━━ Information ━━

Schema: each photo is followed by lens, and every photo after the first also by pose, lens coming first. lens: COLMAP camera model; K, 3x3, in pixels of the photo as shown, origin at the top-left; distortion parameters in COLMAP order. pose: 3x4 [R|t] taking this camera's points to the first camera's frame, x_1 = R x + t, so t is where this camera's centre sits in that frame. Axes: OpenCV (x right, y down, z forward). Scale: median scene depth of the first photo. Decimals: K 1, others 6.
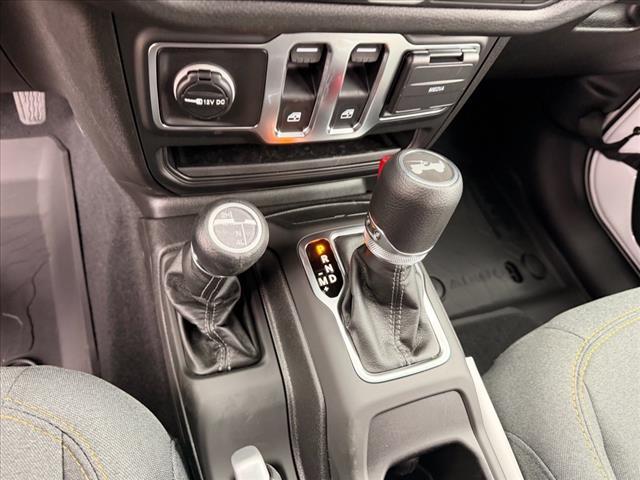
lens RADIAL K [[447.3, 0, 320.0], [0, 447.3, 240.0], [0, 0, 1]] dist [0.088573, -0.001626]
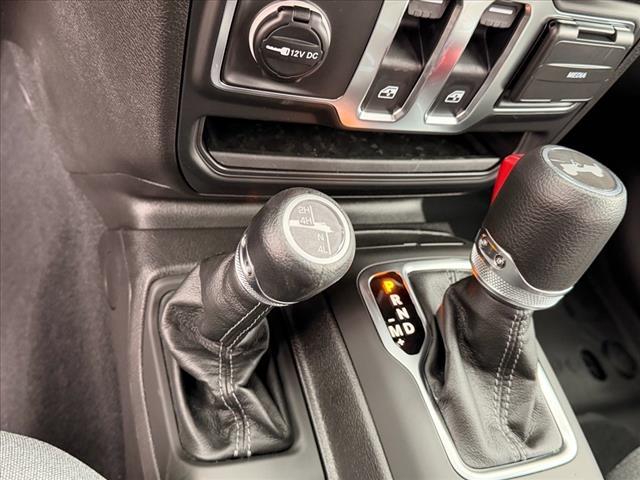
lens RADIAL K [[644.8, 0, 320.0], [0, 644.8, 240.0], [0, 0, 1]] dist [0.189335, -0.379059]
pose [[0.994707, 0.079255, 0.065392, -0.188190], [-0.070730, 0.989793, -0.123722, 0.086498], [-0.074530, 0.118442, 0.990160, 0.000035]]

━━━
━━ Information ━━

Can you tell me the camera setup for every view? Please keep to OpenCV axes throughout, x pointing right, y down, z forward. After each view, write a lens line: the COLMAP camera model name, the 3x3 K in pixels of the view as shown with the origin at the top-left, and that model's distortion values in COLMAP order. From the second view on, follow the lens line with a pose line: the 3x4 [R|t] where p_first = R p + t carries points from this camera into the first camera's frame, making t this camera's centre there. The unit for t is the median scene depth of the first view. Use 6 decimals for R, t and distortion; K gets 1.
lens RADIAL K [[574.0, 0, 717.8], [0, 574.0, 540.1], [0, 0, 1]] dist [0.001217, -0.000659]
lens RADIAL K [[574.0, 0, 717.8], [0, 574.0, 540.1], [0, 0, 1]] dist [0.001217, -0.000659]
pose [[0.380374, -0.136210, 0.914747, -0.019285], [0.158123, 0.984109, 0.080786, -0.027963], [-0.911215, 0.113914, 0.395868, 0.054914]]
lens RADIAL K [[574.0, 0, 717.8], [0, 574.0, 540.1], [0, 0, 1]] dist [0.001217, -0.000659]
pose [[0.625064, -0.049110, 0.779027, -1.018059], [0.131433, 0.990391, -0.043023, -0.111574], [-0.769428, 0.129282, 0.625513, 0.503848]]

━━━
━━ Information ━━

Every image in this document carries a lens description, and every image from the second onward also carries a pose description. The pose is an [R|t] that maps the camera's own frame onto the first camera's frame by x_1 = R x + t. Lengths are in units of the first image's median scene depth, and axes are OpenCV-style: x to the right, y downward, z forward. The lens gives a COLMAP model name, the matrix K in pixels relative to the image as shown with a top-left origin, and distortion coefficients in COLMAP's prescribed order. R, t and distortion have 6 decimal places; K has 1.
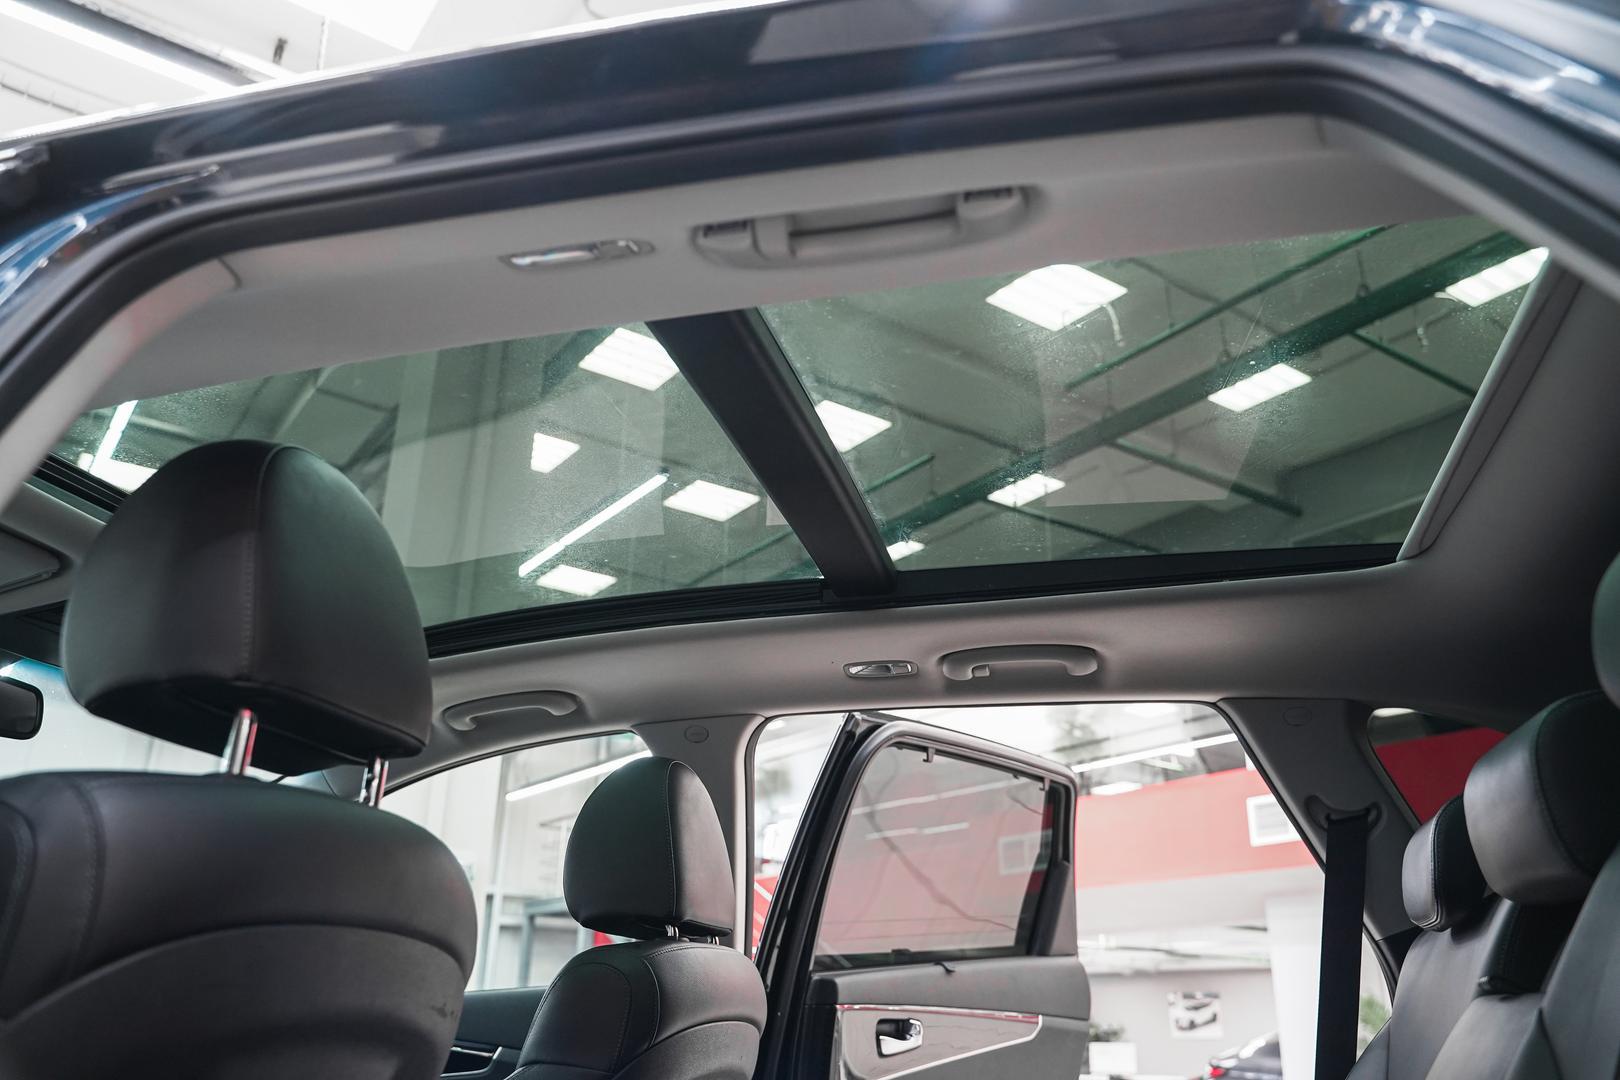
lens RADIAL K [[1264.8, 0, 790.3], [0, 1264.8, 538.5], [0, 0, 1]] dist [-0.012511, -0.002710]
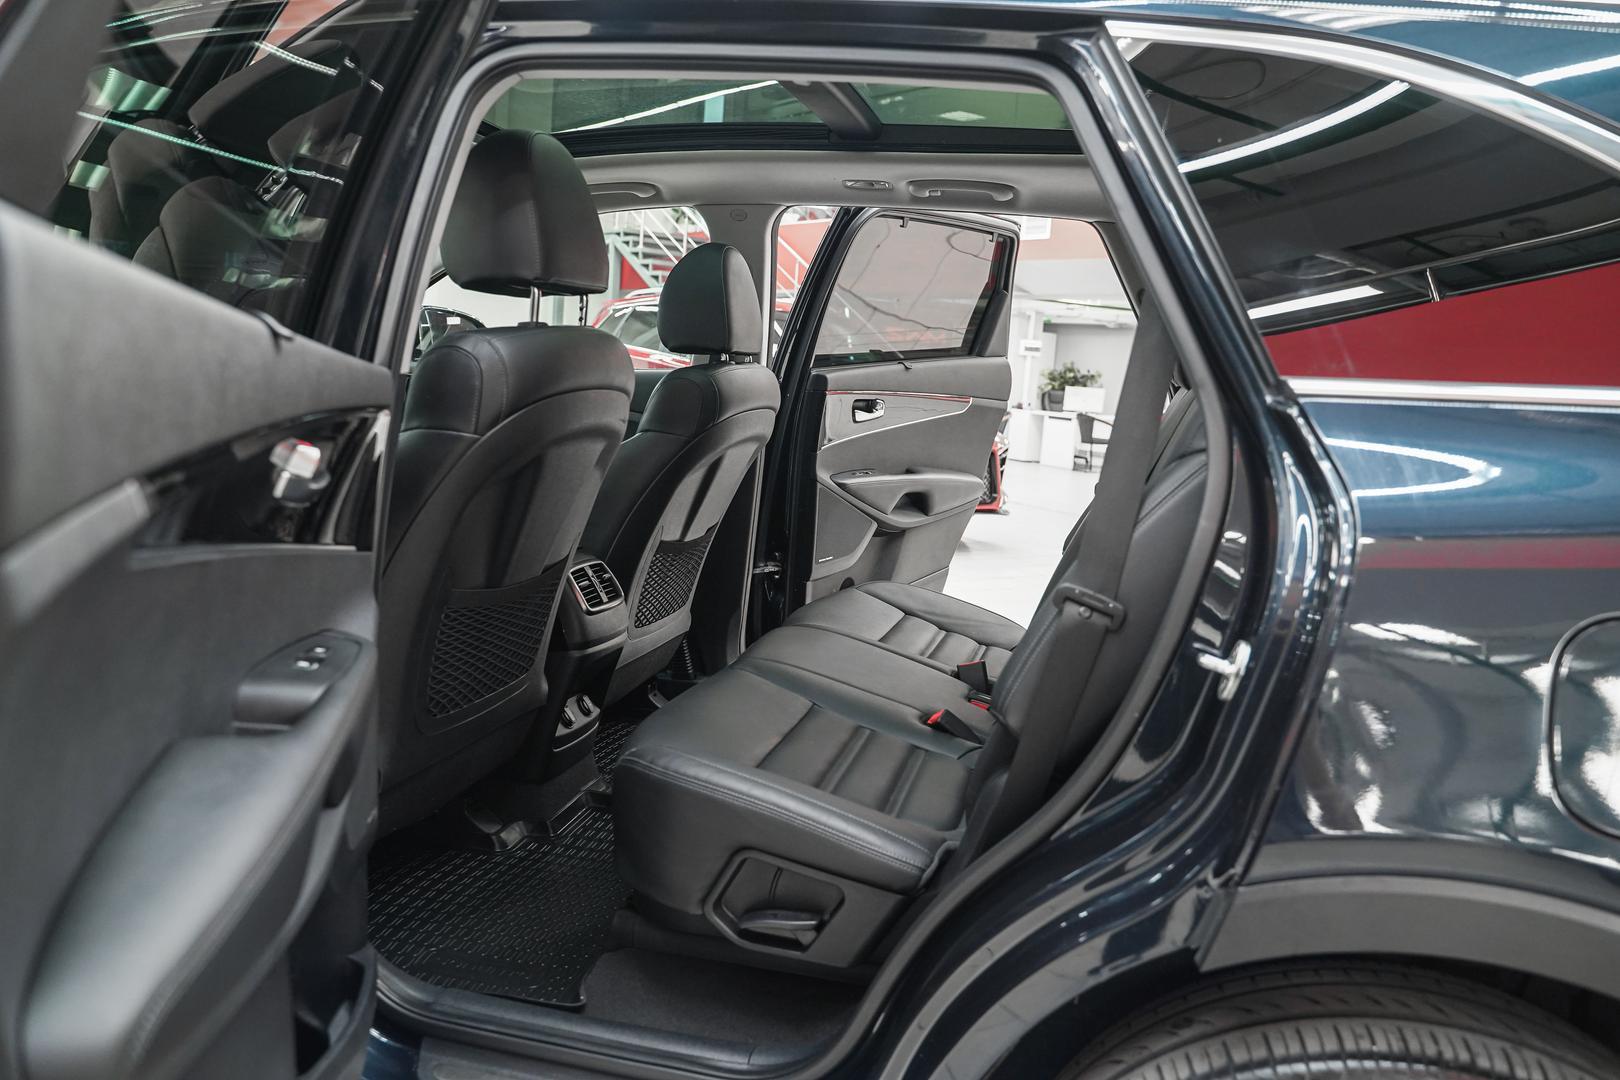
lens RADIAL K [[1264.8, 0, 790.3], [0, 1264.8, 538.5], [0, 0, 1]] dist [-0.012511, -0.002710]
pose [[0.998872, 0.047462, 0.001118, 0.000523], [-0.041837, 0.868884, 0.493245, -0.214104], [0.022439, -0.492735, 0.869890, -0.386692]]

━━━

== What is required ==
Could you copy everything word for word, from the line containing "Schema: each photo" down to the line containing "0.118442, 0.990160, 0.000035]]", with both of those lines included and the pictures left out?

== Result for this exercise ==
Schema: each photo is followed by lens, and every photo after the first also by pose, lens coming first. lens: COLMAP camera model; K, 3x3, in pixels of the photo as shown, origin at the top-left; distortion parameters in COLMAP order. pose: 3x4 [R|t] taking this camera's points to the first camera's frame, x_1 = R x + t, so t is where this camera's centre sits in that frame. Axes: OpenCV (x right, y down, z forward). Scale: median scene depth of the first photo. Decimals: K 1, others 6.
lens RADIAL K [[447.3, 0, 320.0], [0, 447.3, 240.0], [0, 0, 1]] dist [0.088573, -0.001626]
lens RADIAL K [[644.8, 0, 320.0], [0, 644.8, 240.0], [0, 0, 1]] dist [0.189335, -0.379059]
pose [[0.994707, 0.079255, 0.065392, -0.188190], [-0.070730, 0.989793, -0.123722, 0.086498], [-0.074530, 0.118442, 0.990160, 0.000035]]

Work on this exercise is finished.